------ RECORDS FOR THIS TASK
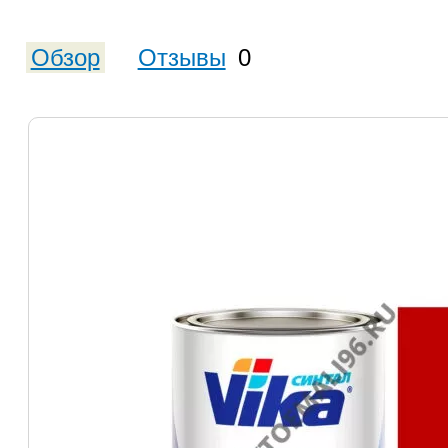
Обзор
Отзывы
0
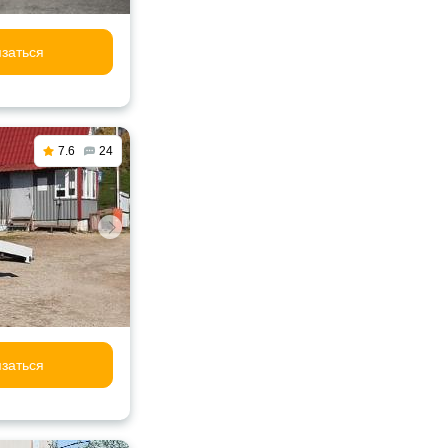
заться
7.6
24
заться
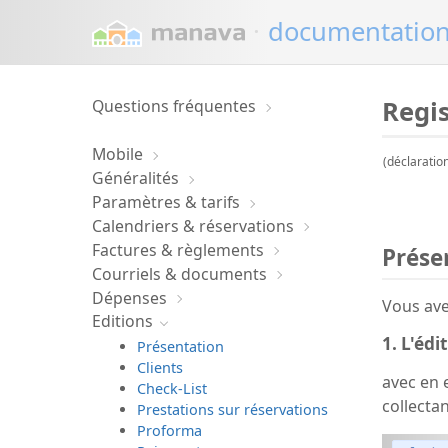
·
documentatio
Regis
Questions fréquentes
Mobile
(déclaratio
Généralités
Paramètres & tarifs
Calendriers & réservations
Factures & règlements
Prése
Courriels & documents
Dépenses
Vous ave
Editions
1. L'édi
Présentation
Clients
avec en 
Check-List
collectan
Prestations sur réservations
Proforma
------------
### AIM OF THE EXERCISE
Write every record out again exactly, omitting the pictures they hold.

### RESULT FOR THIS TASK
Обзор
Отзывы
0
заться
7.6
24
заться
·
documentatio
Regis
Questions fréquentes
Mobile
(déclaratio
Généralités
Paramètres & tarifs
Calendriers & réservations
Factures & règlements
Prése
Courriels & documents
Dépenses
Vous ave
Editions
1. L'édi
Présentation
Clients
avec en 
Check-List
collectan
Prestations sur réservations
Proforma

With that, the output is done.